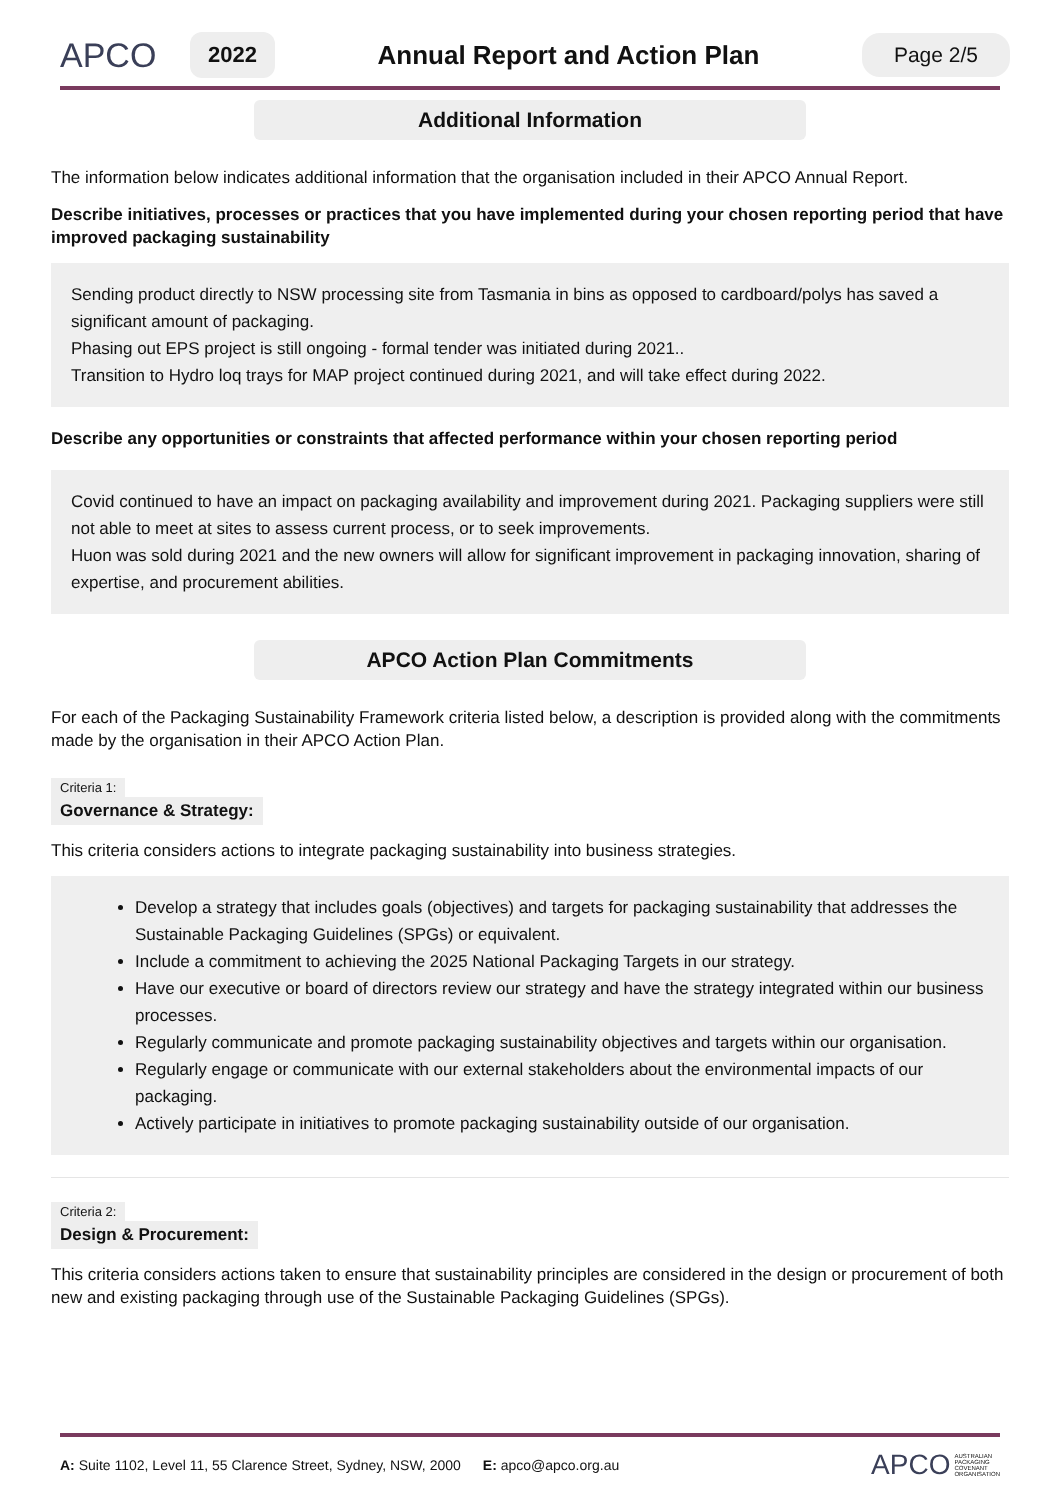APCO
2022
Annual Report and Action Plan
Page 2/5
Additional Information
The information below indicates additional information that the organisation included in their APCO Annual Report.
Describe initiatives, processes or practices that you have implemented during your chosen reporting period that have improved packaging sustainability
Sending product directly to NSW processing site from Tasmania in bins as opposed to cardboard/polys has saved a significant amount of packaging.
Phasing out EPS project is still ongoing - formal tender was initiated during 2021..
Transition to Hydro loq trays for MAP project continued during 2021, and will take effect during 2022.
Describe any opportunities or constraints that affected performance within your chosen reporting period
Covid continued to have an impact on packaging availability and improvement during 2021. Packaging suppliers were still not able to meet at sites to assess current process, or to seek improvements.
Huon was sold during 2021 and the new owners will allow for significant improvement in packaging innovation, sharing of expertise, and procurement abilities.
APCO Action Plan Commitments
For each of the Packaging Sustainability Framework criteria listed below, a description is provided along with the commitments made by the organisation in their APCO Action Plan.
Criteria 1:
Governance & Strategy:
This criteria considers actions to integrate packaging sustainability into business strategies.
Develop a strategy that includes goals (objectives) and targets for packaging sustainability that addresses the Sustainable Packaging Guidelines (SPGs) or equivalent.
Include a commitment to achieving the 2025 National Packaging Targets in our strategy.
Have our executive or board of directors review our strategy and have the strategy integrated within our business processes.
Regularly communicate and promote packaging sustainability objectives and targets within our organisation.
Regularly engage or communicate with our external stakeholders about the environmental impacts of our packaging.
Actively participate in initiatives to promote packaging sustainability outside of our organisation.
Criteria 2:
Design & Procurement:
This criteria considers actions taken to ensure that sustainability principles are considered in the design or procurement of both new and existing packaging through use of the Sustainable Packaging Guidelines (SPGs).
A: Suite 1102, Level 11, 55 Clarence Street, Sydney, NSW, 2000 E: apco@apco.org.au APCO AUSTRALIAN
PACKAGING
COVENANT
ORGANISATION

_Problem description_. The lines wanted are those from the one with "Regularly engage or" through the last line of the records, repeated exactly and with both ends included.

_Answer space_.
Regularly engage or communicate with our external stakeholders about the environmental impacts of our packaging.
Actively participate in initiatives to promote packaging sustainability outside of our organisation.
Criteria 2:
Design & Procurement:
This criteria considers actions taken to ensure that sustainability principles are considered in the design or procurement of both new and existing packaging through use of the Sustainable Packaging Guidelines (SPGs).
A: Suite 1102, Level 11, 55 Clarence Street, Sydney, NSW, 2000 E: apco@apco.org.au APCO AUSTRALIAN
PACKAGING
COVENANT
ORGANISATION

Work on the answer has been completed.